Good luck!! the possible combinations seem to be endless even though there is only one powder.

Bob

WBH
06-21-2007, 10:12 PM
NEW UPDATE...



200 yards

Buffalo Arms Stretched 45-2.1 RP cases/Starline 45-90 cases
CCI 200 Primers
73 gr (by weight/then volume) Swiss 1 1/2
Case weight 188 grains R-P/ 204 grains Starline
Case length 2.398
Lyman 457132 and Victory Trenk design 20:1 Bullet sized .459
COL 3.262 (into the rifling)
Waters .060 veggie wad
My lube.

GROUP 3 3/8 x 3 1/8 (both bullets shot to same POI)

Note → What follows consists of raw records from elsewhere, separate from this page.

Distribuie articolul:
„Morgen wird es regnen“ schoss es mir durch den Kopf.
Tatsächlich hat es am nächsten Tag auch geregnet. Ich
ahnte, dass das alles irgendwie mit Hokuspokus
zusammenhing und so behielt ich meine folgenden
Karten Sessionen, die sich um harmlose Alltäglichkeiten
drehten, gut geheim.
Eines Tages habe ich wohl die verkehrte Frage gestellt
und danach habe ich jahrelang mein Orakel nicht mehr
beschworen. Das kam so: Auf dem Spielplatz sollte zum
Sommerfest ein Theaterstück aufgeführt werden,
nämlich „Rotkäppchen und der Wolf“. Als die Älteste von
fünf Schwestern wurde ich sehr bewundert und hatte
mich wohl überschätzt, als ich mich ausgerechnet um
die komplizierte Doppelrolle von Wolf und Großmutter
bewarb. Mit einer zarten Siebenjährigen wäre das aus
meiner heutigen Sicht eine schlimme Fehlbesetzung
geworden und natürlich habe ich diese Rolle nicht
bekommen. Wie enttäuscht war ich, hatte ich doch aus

All shots had 3 long blows of the blow tube, with no cleaning between shots. Fouling was soft with no leading in the 34" barrel.
All shots were from benchrest crosssticks

I loaded some 457658 I will try next week, but the above looks like a winner. Now to see it work out to the 600 yard mark.

Boz330
06-22-2007, 08:51 AM
Looks like a keeper, 1 1/2 MOA ain't bad if it will hold up on out at 600yds. Why don't you bring it out to the next BPCRS match? The more the merrier.

Bob

WBH
06-22-2007, 09:35 AM
Just another note.

The Victory bullet COL was 3.240 and the Lyman COL was 3.262
Both hard into the rifling.

Boz...I'll try to get there on the 8th.

Cimarron Red
06-25-2007, 06:25 PM
WBH,

Looks good! Did you compress the powder? If so, how much?

CR

WBH
06-25-2007, 06:56 PM
CR....compression was .168 average on the last mentioned loads.

montana_charlie
06-25-2007, 08:48 PM
Just an observation...

The PGT bullet is said to have a little better BC than the old standby designs (such as the Postell), and your results seem to bear that out.

You sent both bullets downrange with the same amount of powder, and they both hit the same POI.
Since the PGT is 20 or 30 grains heavier, that seems to indicate it 'flew better'...even though it was probably going a bit slower.

It will be interesting to see if the PGT starts to inch above the Postell at longer ranges, or (even more indicative) if it is less affected by wind than the 457132.
CM

Idaho Sharpshooter
06-27-2007, 12:21 AM
I am shooting standard WLR primers in all of my BP rifles, including the newest arrival, a 38-90. Seems to work, 1-1.5moa and the 38-90 is lighting up the chrono at 1488fps with 80gr of Elephant 3Fg compressed .250" with a 370gr (20:1) Victory/DanT design. Bullet is 1.491" long, and I had to fit a Krieger 1:12" twist for it.
Load is accurate, but I am wrestling with fouling. I shoot a 50/50 mix of bear tallow and beeswax. Any thoughts on a better lube?

Rich
SRSS

Cimarron Red
06-27-2007, 03:21 PM
Idaho Sharpshooter,

I've been using this lube since the beginning of this shooting season, and I'm very happy with it. I wipe between shots for all the stick animals, but I still blow-tube for the chicken. So far, even with the current hot weather here in the east, I've no hard fouling problems and accuracy is excellent.

Bees Wax 16 oz
Anhydrous Lanolin 7 oz
Mobil 1 synthetic oil 7 oz
Palm Oil 2.5 oz

You mentioned annealing your brass in an earlier post. What's your procedure?

CR

geraldbergeron
04-04-2008, 06:42 PM
...
last year I bought a flash hole swage die from Kermit Hoke and restored those flash holes to original size.
...


Hi,

I would like to know if it this swage die ? "Kermit Hoke" does not make any advertise on their web site.

http://i16.photobucket.com/albums/b14/geraldbergeron/Sharps/FlashHoleSwage.jpg

Thank you for your attention.

Gerald.

Limey
04-05-2008, 04:07 PM
WBH.....


....what do you mean when you list the brass as ''stretched 2.1 cases''?

.....do you mean that they are 2.1 brass that have stretched through firing?

....or do you mean you have mechanically stretched them prior to loading?


...if it's the mechanical stretching.....just how did you do that?



Safe shooting


Limey

WBH
04-07-2008, 02:05 PM
Limey...........
Back in the day when 45-90 was harder to get and more expensive than today, I bought 45-90 cases from BA that they "stretch" to get an extra .300" from them.
I honestly don't know how they do it. I have since bought Starline cases, but the case powder capacity it slightly less than the stretched cases. Now there seems to be more of a choice in suppliers of the longer cases, so I don't know if BA still sells the 45-2.1/2.4.

I do have to double check the length when loading and heading to the range with loaded ammo. The headstamp says 45-70 NOT 45-90.